### WORK ORDER:
Write out each line of the material exactly as given, and drop the images.

*** DATASET EXTRACT ***

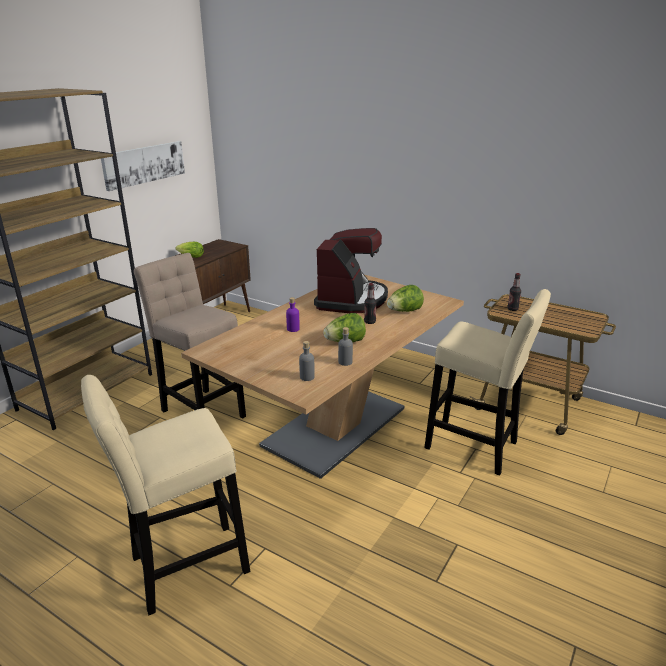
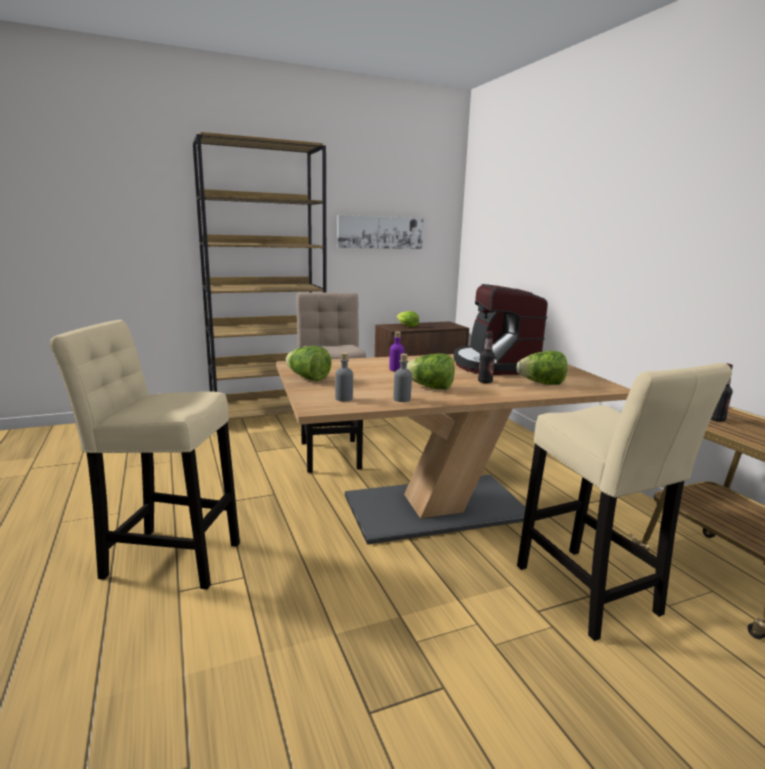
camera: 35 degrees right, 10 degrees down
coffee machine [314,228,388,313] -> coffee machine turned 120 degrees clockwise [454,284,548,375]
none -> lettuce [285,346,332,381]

*** End of DATASET EXTRACT ***

### ANSWER TO THIS EXERCISE:
camera: 35 degrees right, 10 degrees down
coffee machine [314,228,388,313] -> coffee machine turned 120 degrees clockwise [454,284,548,375]
none -> lettuce [285,346,332,381]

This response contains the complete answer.